En
nuestras relaciones interpersonales exigimos que los demás nos traten con
respeto y comprensión, sin embargo, nunca nos detuvimos a pensar si nosotros
procuramos actuar bajo esos mismos parámetros de conducta. Quizás envueltos en
nuestras obligaciones, apurados y acelerados por el trabajo o la escuela, nos
volvemos egoístas, olvidando que los demás pueden decirnos o comunicarnos cosas
importantes para nuestra vida y crecimiento personal. Tener empatía es
preocuparse por los otros que nos rodean.
El valor de la empatía nos ayuda a recuperar
el interés por las personas que nos rodean y a consolidar la relación que
tenemos con cada una de ellas. La empatía supone un esfuerzo para reconocer y comprender los sentimientos y
actitudes de las personas, así como las circunstancias que los afectan en un
momento determinado.
Practicar
el valor de la empatía es hacer todo lo posible por agradarle a los demás, por
caerle bien. Aunque no significa que seamos una veleta que comparte todo lo que
los otros hacen, con la intención de caerle bien. Un liderazgo sólido se
fundamenta en una correcta empatía. No es cuestión de agradar con favores o
expresiones bonitas, es cuestión de ganarse la simpatía de los otros con hechos
reales.
La persona
que mejor practica la empatía es aquella que practica la solidaridad, la
entrega a los demás.

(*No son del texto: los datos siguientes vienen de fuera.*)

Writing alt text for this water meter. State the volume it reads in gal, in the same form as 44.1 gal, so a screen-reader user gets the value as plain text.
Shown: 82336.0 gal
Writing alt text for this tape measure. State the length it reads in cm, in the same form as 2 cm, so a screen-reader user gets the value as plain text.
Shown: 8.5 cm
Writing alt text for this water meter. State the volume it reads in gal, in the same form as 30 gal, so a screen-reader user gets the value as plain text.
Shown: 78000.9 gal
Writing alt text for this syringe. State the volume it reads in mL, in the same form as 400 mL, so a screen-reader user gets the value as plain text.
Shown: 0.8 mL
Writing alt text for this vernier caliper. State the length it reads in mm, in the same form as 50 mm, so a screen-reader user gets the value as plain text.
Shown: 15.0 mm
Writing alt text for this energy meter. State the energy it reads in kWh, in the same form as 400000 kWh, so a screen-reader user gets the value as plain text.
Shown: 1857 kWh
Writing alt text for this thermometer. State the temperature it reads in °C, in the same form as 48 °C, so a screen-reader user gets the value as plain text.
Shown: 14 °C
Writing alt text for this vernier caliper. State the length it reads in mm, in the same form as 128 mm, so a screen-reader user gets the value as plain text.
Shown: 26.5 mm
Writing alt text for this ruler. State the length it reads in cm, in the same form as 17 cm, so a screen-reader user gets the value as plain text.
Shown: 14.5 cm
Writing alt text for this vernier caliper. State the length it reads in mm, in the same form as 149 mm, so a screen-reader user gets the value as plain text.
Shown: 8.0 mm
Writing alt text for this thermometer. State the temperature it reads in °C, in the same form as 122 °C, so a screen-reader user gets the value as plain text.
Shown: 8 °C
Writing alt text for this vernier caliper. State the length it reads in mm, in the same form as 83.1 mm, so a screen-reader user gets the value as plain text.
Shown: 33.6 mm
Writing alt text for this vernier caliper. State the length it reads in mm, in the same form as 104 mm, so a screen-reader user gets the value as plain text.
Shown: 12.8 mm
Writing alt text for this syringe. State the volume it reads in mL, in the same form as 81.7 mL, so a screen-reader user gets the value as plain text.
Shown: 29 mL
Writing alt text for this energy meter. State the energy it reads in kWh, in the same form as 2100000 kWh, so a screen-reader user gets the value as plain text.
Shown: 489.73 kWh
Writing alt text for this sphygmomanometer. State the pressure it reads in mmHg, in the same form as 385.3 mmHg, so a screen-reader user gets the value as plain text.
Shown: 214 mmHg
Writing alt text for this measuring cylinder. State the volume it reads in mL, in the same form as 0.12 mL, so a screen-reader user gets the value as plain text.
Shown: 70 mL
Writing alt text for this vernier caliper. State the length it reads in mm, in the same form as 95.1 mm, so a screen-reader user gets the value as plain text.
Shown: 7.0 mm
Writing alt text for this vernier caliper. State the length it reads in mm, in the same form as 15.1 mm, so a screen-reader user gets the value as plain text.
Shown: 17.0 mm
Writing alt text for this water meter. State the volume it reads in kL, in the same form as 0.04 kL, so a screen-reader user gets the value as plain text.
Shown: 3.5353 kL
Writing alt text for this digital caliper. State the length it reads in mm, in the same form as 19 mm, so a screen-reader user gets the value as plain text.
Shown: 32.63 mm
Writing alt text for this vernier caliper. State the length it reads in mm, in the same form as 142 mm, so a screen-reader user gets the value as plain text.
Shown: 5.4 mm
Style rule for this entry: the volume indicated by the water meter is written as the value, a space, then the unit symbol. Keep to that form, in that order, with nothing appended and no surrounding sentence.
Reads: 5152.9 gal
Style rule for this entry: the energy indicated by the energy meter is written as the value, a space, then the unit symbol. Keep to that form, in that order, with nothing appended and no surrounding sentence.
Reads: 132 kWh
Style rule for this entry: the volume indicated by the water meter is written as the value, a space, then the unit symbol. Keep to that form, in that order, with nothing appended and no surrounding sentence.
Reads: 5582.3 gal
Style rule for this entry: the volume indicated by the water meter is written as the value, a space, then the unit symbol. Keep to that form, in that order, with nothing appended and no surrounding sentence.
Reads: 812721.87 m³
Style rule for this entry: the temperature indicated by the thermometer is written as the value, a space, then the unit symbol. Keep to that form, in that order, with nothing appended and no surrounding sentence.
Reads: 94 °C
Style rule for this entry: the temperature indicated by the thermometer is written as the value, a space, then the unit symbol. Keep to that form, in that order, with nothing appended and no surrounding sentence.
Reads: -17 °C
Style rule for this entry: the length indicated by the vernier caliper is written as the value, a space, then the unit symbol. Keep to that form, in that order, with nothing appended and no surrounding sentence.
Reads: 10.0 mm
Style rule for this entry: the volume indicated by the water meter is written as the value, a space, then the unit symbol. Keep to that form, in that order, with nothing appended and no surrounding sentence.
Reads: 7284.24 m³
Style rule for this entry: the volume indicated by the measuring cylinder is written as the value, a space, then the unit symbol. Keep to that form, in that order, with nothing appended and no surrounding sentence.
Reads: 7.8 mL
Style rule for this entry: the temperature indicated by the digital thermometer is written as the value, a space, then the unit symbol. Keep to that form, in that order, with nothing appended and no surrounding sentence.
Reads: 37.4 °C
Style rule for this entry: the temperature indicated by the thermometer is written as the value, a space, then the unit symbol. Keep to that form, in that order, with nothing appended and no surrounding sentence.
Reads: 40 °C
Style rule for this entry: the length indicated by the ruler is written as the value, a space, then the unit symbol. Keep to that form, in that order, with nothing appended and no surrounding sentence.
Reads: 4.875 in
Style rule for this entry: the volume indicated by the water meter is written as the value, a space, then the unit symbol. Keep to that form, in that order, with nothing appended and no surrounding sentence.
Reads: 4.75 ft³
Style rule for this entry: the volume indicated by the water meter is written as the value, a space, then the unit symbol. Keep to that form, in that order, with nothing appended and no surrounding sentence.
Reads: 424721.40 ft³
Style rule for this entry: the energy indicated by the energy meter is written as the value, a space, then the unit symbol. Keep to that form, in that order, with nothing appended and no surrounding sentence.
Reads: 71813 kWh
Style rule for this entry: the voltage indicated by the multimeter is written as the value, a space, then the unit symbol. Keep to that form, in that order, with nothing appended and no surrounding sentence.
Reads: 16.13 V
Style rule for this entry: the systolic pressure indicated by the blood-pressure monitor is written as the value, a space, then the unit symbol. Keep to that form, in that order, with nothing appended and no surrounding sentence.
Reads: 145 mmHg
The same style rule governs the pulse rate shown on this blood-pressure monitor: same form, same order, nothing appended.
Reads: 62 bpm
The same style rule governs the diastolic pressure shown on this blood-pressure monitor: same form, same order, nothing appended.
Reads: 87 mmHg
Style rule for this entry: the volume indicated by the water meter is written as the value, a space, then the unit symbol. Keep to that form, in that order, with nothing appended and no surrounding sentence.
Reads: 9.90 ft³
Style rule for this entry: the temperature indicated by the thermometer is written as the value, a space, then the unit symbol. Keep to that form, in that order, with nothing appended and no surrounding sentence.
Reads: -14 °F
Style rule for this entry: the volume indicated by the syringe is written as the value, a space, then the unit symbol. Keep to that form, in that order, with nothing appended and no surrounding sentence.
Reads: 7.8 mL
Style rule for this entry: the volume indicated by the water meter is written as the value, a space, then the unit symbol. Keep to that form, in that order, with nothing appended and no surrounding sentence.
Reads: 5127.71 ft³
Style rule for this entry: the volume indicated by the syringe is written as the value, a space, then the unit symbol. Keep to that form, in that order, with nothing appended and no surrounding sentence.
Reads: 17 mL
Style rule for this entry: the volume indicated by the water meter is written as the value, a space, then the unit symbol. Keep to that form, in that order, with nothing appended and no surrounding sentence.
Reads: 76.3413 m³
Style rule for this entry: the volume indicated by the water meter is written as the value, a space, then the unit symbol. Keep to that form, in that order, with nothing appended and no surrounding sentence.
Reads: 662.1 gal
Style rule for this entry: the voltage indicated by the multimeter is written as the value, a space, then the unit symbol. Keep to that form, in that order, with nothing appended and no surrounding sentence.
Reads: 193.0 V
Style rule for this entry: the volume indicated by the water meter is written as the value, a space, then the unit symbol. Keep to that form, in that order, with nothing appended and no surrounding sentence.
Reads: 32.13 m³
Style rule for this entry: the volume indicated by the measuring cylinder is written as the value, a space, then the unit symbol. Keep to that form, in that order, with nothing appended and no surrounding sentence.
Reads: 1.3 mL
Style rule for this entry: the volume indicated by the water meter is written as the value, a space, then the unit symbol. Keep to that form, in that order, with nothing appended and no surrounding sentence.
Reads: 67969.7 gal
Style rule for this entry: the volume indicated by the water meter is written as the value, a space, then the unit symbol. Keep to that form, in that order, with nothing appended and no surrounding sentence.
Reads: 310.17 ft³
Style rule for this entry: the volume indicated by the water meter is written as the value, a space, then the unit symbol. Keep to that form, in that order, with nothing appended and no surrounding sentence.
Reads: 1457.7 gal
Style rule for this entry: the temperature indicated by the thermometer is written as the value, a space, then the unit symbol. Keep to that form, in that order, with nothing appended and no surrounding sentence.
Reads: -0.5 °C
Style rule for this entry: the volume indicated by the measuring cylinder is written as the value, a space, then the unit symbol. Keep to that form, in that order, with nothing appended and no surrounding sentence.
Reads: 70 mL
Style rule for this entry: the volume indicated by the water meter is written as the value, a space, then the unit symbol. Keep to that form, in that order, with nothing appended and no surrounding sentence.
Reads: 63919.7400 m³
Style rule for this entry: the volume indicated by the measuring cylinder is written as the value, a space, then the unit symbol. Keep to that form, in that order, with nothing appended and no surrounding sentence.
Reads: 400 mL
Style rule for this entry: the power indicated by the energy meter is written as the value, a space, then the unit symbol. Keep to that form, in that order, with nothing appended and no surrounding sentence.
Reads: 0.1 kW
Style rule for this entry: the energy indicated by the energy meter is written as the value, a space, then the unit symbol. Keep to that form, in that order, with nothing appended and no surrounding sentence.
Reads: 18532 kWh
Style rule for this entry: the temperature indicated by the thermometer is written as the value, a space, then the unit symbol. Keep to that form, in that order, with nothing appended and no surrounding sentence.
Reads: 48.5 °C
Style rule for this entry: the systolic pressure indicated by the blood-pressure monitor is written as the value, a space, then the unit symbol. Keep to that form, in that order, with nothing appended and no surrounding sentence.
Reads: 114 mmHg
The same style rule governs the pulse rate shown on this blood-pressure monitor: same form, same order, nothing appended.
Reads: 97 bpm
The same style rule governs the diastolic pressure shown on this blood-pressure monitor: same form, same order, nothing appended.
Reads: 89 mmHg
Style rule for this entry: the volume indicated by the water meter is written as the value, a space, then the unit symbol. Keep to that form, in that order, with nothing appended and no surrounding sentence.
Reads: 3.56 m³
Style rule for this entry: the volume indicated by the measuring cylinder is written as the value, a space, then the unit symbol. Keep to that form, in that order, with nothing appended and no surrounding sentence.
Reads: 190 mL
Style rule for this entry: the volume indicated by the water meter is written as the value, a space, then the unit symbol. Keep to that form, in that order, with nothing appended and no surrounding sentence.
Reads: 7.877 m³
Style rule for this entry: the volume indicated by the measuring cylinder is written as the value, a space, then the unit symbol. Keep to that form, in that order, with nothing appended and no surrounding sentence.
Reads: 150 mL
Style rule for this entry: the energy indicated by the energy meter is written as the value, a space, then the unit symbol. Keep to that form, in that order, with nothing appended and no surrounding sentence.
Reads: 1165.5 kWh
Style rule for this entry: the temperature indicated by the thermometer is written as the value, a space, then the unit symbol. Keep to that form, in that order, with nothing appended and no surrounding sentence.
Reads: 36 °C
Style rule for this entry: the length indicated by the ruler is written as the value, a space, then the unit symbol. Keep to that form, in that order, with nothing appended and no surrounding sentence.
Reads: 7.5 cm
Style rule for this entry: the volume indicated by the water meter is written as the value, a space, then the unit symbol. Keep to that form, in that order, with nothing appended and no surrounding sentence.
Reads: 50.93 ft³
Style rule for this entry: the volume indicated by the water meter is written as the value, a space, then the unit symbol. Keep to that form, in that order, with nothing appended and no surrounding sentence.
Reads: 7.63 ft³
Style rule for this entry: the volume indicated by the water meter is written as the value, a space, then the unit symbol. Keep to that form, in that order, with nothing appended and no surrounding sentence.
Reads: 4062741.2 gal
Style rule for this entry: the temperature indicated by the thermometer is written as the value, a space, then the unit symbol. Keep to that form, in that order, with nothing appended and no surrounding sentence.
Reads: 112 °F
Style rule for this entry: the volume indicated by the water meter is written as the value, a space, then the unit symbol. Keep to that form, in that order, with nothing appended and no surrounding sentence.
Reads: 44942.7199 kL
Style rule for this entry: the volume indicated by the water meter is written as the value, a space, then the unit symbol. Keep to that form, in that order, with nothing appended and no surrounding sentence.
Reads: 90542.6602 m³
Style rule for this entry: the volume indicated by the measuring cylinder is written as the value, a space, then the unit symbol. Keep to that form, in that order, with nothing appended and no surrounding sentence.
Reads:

Pero muy especialmente cuando el otro descubre que aquel
lo hace con la intención real de servir. La empatía es ese roce, esa atracción
que se siente por alguien, por su actitud, por su desprendimiento o su
intrepidez ante cualquier situación que se presenta.
La empatía
es un valor que se practica independiente de nuestro estado de ánimo y
disposición interior. Se facilita en la medida que conocemos a las personas, la
relación frecuente nos permite descubrir los motivos de enojo, alegría o
desánimo de nuestros semejantes y su modo de actuar. La familia, los líderes
comunitarios y los funcionarios del gobierno necesitan una amplia dosis de
empatía para tener una gestión mucho más eficiente.